Toutefois, c’est à ses romans[1] que Mme Gérard d’Houville doit sa célébrité. Les héroïnes de Mme d’Houville sont presque toujours de gentils animaux païens dont elle étudie les petites âmes de « voyou candide », « inconscientes et tendres », avec infiniment de grâce et d’allure. On pourrait se choquer, chez ce séduisant auteur, d’une sorte de « débraillé » de l’esprit, s’il n’était aussi adroitement éludé par sa distinction naturelle, son élégance d’écrire, par tout ce qui, chez Mme d’Houville, est « racé ». Elle a comme retrouvé cet art délicat de Mme d’Aulnoy et de Mme Leprince de Beaumont, cet art d’un siècle où l’on contait pour conter. Sa fantaisie est piquante, et toujours soutenue par son esprit lettré et orné ; son romantisme sentimental est atténué par une malice discrète et une classique sobriété d’expression. Il est dommage seulement que Mme Gérard d’Houville ne compose pas, qu’elle se laisse aller sans contrainte à son lyrisme descriptif et qu’elle n’ait jamais le courage de s’imposer des coupures. Jeune Fille (1917), par exemple, contient près de cinquante pages inutiles, et presque faussement poétiques.

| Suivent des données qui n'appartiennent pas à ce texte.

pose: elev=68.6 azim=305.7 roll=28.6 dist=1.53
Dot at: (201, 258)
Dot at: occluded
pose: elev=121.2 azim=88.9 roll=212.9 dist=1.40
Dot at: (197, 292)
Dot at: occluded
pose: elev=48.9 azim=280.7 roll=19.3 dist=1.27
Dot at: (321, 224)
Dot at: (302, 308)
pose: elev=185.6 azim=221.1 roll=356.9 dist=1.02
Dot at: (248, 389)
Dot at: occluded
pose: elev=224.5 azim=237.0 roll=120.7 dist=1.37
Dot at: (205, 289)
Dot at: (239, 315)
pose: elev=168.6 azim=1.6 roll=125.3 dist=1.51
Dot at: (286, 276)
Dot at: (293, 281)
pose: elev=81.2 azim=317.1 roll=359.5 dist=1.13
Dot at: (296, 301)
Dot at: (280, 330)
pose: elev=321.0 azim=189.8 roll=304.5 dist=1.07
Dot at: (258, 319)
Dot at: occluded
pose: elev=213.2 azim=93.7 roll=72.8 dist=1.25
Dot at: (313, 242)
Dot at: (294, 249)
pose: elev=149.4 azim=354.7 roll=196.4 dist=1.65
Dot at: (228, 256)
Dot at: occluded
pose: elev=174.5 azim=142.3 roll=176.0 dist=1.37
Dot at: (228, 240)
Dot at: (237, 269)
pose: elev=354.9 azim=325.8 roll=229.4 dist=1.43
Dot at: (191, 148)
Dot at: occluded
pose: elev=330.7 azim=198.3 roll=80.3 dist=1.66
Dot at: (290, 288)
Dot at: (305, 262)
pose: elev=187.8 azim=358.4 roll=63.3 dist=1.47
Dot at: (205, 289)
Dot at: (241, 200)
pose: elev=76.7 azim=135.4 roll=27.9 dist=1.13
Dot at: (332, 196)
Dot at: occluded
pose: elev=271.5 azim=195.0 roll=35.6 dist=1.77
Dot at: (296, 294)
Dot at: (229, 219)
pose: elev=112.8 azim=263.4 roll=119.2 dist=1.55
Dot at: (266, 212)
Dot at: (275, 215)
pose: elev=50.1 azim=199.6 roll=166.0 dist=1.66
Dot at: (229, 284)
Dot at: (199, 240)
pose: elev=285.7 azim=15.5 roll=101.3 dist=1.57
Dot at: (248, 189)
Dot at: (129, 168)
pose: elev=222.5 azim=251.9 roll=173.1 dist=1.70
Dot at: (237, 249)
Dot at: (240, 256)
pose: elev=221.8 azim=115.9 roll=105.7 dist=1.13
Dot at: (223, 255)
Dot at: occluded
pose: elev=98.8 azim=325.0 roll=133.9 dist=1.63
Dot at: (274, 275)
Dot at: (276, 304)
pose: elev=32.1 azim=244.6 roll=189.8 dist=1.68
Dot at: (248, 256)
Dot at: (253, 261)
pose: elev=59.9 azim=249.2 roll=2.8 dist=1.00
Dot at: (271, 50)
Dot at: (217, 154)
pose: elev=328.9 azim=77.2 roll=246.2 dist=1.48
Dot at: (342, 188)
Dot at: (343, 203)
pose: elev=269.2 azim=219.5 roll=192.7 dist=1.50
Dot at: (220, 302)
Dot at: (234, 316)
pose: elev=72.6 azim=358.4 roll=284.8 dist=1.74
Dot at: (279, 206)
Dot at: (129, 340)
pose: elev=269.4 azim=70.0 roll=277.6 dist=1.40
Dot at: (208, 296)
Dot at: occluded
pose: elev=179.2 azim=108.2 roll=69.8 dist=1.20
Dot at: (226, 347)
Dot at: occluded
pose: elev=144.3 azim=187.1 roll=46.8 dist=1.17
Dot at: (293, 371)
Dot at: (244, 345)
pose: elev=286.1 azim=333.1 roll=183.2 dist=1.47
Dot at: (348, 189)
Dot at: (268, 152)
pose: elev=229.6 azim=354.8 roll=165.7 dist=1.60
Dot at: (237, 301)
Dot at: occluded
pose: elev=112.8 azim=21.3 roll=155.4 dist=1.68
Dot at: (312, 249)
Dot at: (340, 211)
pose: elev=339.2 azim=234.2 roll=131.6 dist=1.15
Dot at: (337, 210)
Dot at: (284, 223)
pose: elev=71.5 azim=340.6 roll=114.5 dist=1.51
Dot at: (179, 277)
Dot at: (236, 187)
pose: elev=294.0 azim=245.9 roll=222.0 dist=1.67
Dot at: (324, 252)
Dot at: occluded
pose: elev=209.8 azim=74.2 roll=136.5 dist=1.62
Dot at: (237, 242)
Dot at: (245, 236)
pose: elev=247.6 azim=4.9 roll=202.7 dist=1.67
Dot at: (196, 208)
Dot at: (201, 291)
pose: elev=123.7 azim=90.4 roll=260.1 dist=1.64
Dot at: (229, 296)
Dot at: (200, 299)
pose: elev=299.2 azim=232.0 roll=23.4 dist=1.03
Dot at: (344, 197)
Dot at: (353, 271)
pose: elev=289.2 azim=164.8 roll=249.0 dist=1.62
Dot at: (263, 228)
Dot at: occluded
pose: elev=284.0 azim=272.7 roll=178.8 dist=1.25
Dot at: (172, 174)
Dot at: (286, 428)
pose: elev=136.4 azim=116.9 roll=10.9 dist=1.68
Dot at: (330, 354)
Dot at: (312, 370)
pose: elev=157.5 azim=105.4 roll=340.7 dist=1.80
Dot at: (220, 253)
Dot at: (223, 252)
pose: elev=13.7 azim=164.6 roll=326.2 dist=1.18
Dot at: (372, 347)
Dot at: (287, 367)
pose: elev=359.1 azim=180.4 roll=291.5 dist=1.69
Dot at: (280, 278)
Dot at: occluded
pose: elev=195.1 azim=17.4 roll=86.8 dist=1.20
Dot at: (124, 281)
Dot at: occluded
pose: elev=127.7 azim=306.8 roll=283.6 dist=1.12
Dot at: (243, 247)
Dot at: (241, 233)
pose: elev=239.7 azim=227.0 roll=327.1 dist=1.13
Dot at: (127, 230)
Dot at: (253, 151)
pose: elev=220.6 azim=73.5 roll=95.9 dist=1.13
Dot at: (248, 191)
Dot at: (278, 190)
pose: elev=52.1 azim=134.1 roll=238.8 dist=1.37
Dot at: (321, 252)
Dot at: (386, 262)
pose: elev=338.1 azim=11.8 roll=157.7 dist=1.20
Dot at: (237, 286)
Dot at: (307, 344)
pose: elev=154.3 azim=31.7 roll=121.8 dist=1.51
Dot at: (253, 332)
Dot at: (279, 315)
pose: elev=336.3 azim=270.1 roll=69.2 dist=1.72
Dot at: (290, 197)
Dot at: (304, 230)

Mme Marcelle Tinayre[2] n’avait pas vingt ans quand elle écrivit Avant l’Amour, qui parut en 1895 dans La Nouvelle Revue que dirigeait alors Juliette Adam. Sa célébrité date de La Maison du Péché (1902) et fut éclatante. C’est plutôt un homme de lettres qu’une femme de lettres ; jamais elle n’a songé à se raconter dans un roman ; elle ne dénude ni son corps ni son âme. Elle n’obéit pas seulement à l’inspiration, ne travaille pas seulement son

  1. L’Inconstante (1903), Esclave (1905), le Temps d’aimer (1908), le Séducteur (1914), etc
  2. Née à Tulle (Corrèze). Autres romans : La Rançon (1899), Hellé (1900), la Rebelle (1906), l’Amour qui pleure (1908), La Douceur de vivre (1911), La Veillée des Armes (1915), Perséphone (1920), etc.